**Activity**.
Across the listing below, state how many lines hold the string "Sapi"; write nothing but that number.

======== Provided data ========

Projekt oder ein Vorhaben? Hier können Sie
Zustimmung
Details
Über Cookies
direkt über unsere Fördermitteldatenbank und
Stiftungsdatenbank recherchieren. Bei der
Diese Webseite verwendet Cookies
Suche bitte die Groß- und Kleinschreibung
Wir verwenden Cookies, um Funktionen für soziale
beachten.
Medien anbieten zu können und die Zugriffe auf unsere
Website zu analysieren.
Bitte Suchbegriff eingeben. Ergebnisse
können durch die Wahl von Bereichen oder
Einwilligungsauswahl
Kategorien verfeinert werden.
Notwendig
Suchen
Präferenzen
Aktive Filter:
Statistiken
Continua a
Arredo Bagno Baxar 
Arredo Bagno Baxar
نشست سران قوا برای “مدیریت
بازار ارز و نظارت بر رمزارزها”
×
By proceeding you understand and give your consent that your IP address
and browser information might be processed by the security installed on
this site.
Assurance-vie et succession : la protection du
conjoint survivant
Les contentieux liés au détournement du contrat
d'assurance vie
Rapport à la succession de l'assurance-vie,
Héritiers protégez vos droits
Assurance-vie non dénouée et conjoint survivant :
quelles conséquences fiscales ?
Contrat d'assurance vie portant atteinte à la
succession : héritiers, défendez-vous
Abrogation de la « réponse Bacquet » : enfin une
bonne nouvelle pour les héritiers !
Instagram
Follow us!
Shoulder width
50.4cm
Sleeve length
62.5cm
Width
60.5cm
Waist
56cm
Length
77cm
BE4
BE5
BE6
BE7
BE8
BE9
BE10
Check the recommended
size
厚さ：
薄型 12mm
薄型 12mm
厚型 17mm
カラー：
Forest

========
======== Provided data ========

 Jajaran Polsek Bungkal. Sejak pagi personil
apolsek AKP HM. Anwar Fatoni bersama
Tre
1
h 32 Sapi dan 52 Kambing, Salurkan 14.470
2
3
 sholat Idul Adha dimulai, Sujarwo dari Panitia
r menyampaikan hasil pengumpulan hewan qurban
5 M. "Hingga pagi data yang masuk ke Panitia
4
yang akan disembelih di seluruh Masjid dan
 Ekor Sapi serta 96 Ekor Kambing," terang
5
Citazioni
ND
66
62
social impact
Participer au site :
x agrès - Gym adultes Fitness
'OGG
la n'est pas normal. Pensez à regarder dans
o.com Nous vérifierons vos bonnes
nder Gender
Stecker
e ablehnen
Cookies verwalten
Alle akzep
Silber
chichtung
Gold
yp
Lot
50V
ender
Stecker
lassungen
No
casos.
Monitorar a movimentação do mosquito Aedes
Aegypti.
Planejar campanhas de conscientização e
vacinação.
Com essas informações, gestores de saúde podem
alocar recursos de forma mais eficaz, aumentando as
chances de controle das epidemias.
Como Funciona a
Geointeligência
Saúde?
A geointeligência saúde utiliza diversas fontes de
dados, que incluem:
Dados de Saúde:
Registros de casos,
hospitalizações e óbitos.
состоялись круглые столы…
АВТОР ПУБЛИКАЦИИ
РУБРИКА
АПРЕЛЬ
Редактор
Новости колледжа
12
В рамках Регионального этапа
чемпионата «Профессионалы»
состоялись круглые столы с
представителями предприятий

========

**Solved exercise**.
2